DEEP BRAIN STIMULATION
In 2010, another trial—the SANTE trial—had similarly encouraging results using a related technique, deep brain stimulation, to reduce seizure frequency. Deep brain stimulation has been used for years to treat Parkinson's disease. Unlike responsive cortical stimulation, which only sends its signals when it detects possible seizure activity, the deep brain stimulation device sends electrical pulses on an automatic schedule (usually “on” for one minute and “off” for five minutes) to disrupt and prevent the seizure process. Most people do not feel the stimulation as it reduces their symptoms, but some do experience a tingling sensation when the stimulation is first activated.
In SANTE, patients who were treated with deep brain stimulation also experienced a 40 percent reduction in seizures, compared with about 14 percent in the placebo group. The entire patient group continued to improve when the device was turned on for all of them following the initial study period. By the end of two years, they reported a 56 percent median reduction in seizures, and 14 percent of them became seizure-free for six months or more. (The entire patient group had the device turned on after the blinded phase, so there was no long-term effect in the placebo group.)
“Brain stimulation doesn't completely obliterate a seizure focus, but it may stop the spread of seizures through the brain, which may result in seizures that are less intense and cause less injuries,” says Robert Fisher, M.D., Ph.D., the Maslah Saul M.D. professor of neurology at Stanford University School of Medicine, director of the Stanford Epilepsy Center, Fellow of the American Academy of Neurology (AAN), and a lead investigator in the SANTE trial. “Our trial also showed a statistically significant reduction in injuries caused by seizures,” he says.
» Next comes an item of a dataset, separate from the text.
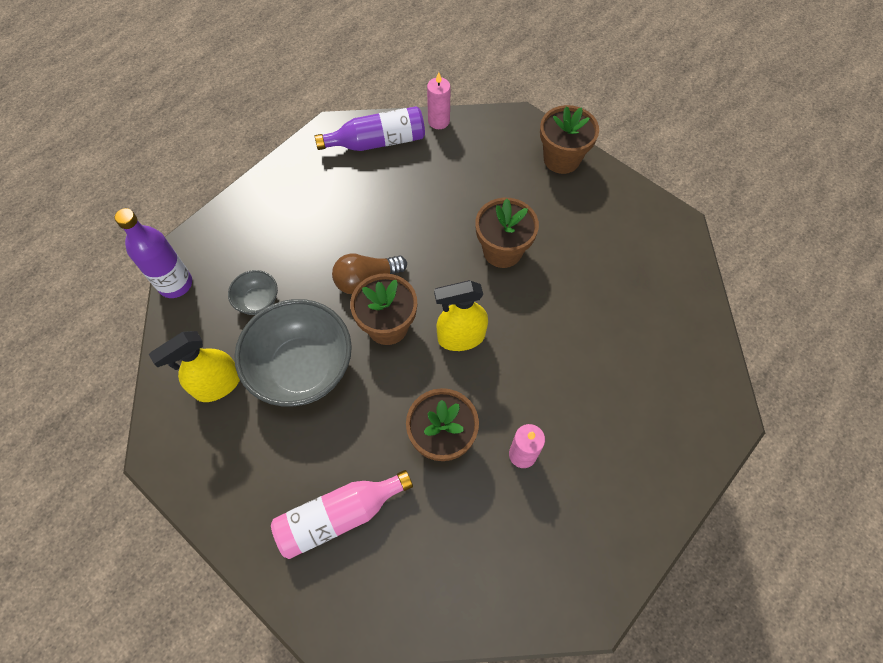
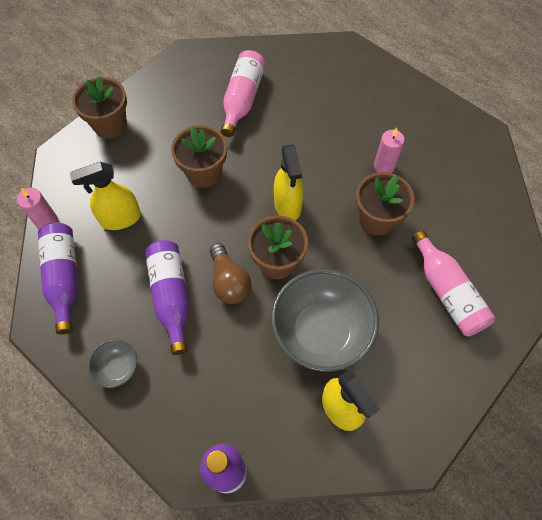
camera: 90 degrees left, 0 degrees up
(258, 301) = (250, 381): grey bowl -> grey bowl (117, 368)
(353, 229) = (171, 296): none -> purple bottle
(443, 179) = (120, 218): none -> yellow spray bottle
(613, 287) = (242, 99): none -> pink bottle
The outcomes may even get better in the future, says Jacqueline French, M.D., professor of neurology at the New York University Langone Medical Center, co-director of epilepsy research and epilepsy clinical trials at the NYU Comprehensive Epilepsy Center, and Fellow of the AAN. “I think that as we learn how to manipulate frequencies and which patients are the best candidates for these treatments, results will improve,” she says.
STILL WAITING APPROVAL
Both the deep brain and cortical stimulation devices have been approved by European authorities and are available in European countries. So far, however, neither device is available in the United States. The U.S. Food and Drug Administration (FDA) is still deliberating on whether to approve them.
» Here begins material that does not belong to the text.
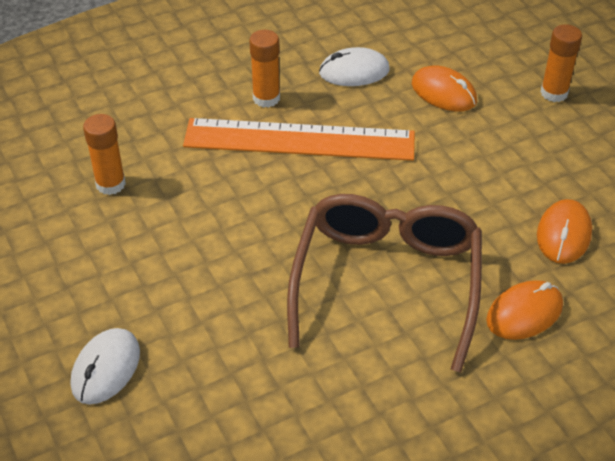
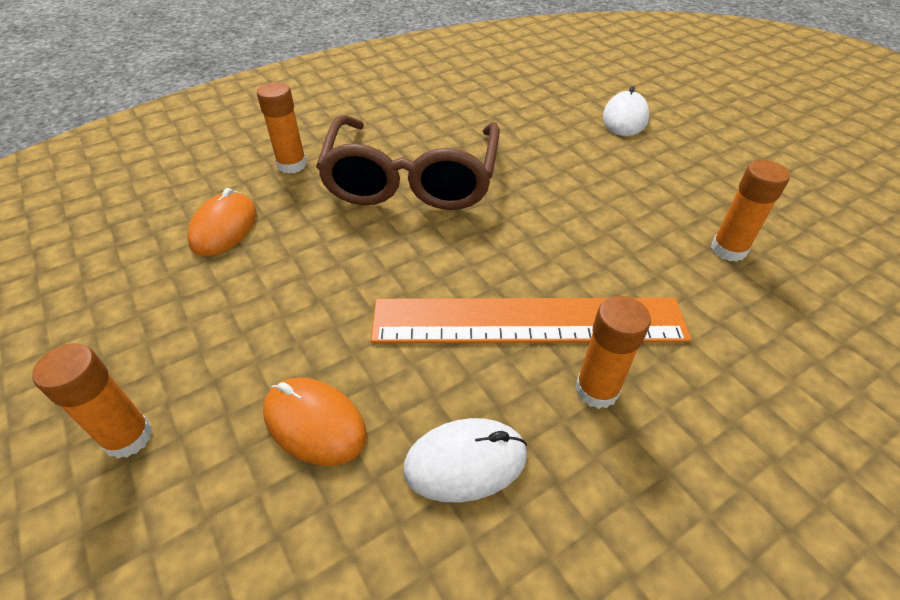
camera: 175 degrees right, 0 degrees up
(524, 313) = (292, 165): orange mouse -> orange glue stick

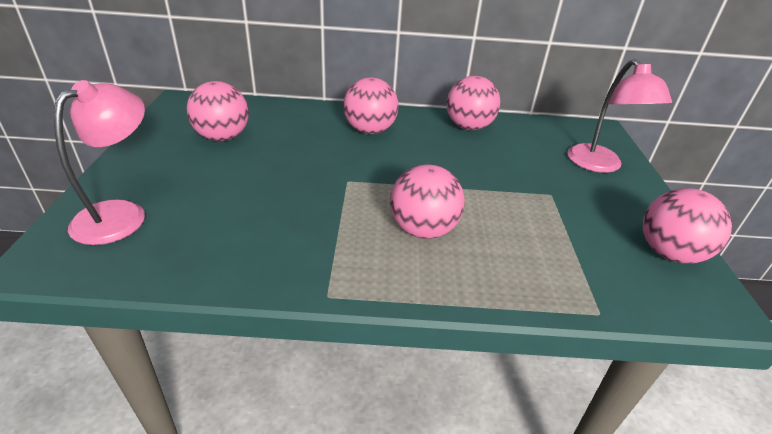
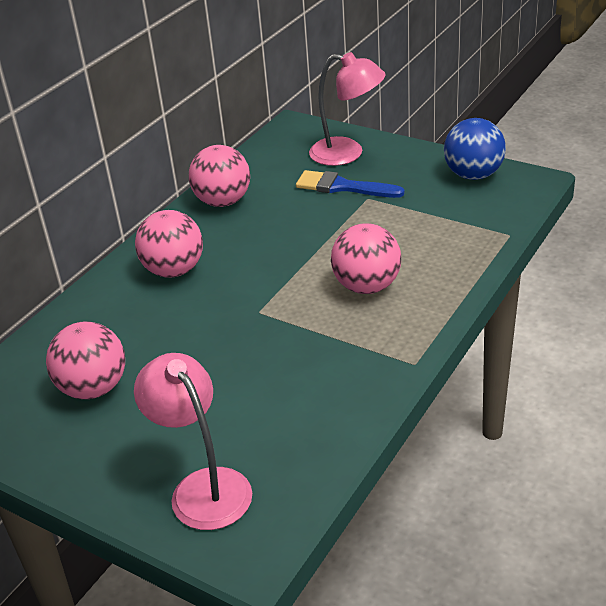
camera: 55 degrees left, 0 degrees up
(550, 176) = (343, 187): none -> blue brush
(669, 253) = (473, 175): pink ball -> blue ball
Of course, the devices have drawbacks. Both techniques involve brain surgery, which is invasive and involves risks of bleeding and infection, although the complication rates in both trials were low. In the NeuroPace trial, 2 percent of the patients had significant bleeding, although none had long-term neurologic consequences. About 5 percent had infections at their surgical sites. During the SANTE trial, no patients had noticeable symptoms of bleeding; five instances of bleeding did occur but were only seen on brain imaging studies. About 13 percent of the SANTE patients developed infections at the site of their brain surgery.
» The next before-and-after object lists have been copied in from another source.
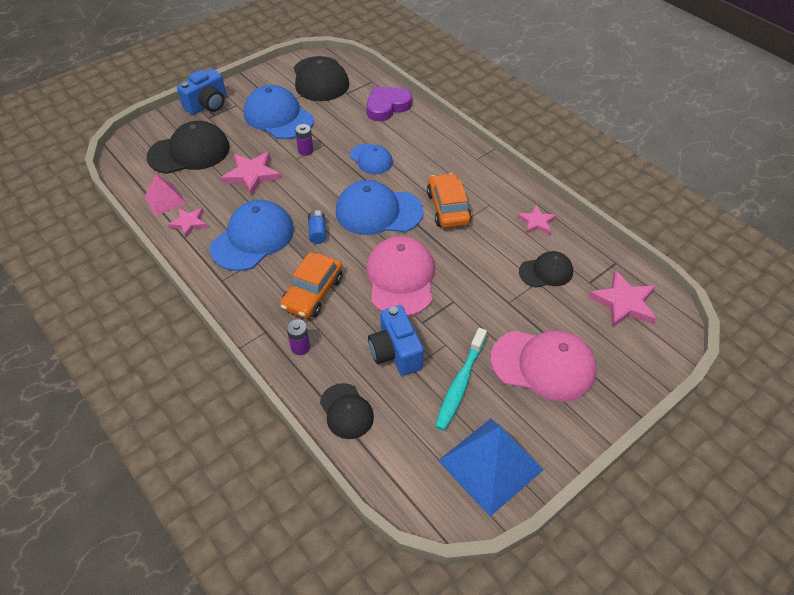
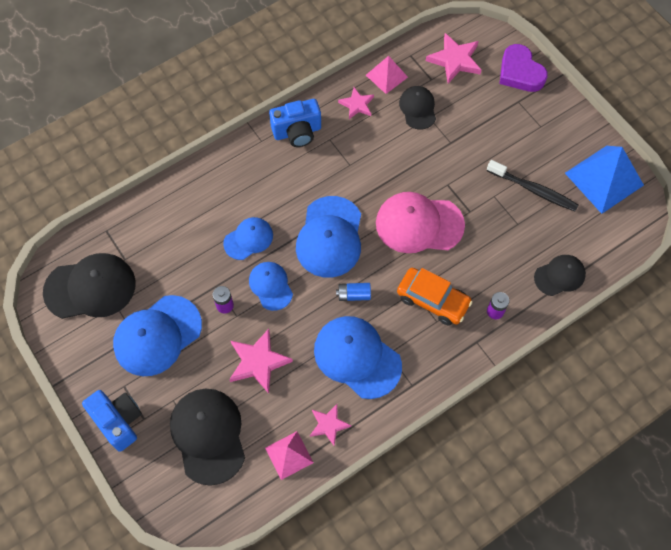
camera: 85 degrees left, 15 degrees up
(325, 176) = (271, 286): none -> blue cap
(387, 106) = (159, 217): purple heart -> purple heart (520, 72)
(395, 352) = (502, 235): blue camera -> blue camera (297, 132)
(448, 208) = (331, 175): orange car -> none
(460, 384) = (533, 190): turquoise toothbrush -> black toothbrush
(543, 365) = (515, 128): pink cap -> none
(581, 243) = (386, 76): none -> pink pyramid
Dr. Fisher thinks that these studies represent only the beginning for brain stimulation in epilepsy. “In time, new devices besides these will be developed, including ones that have various sensors and different ways of stimulating,” he says. “This is engineering and electronics linked with neuroscience. It's a fast-moving field.” But since it is the job of the FDA and other regulatory agencies to assure the safety of new devices, they must move with caution.
“We're hopeful that this will become available to patients in the near future, but don't know when that might be,” Dr. Fisher says.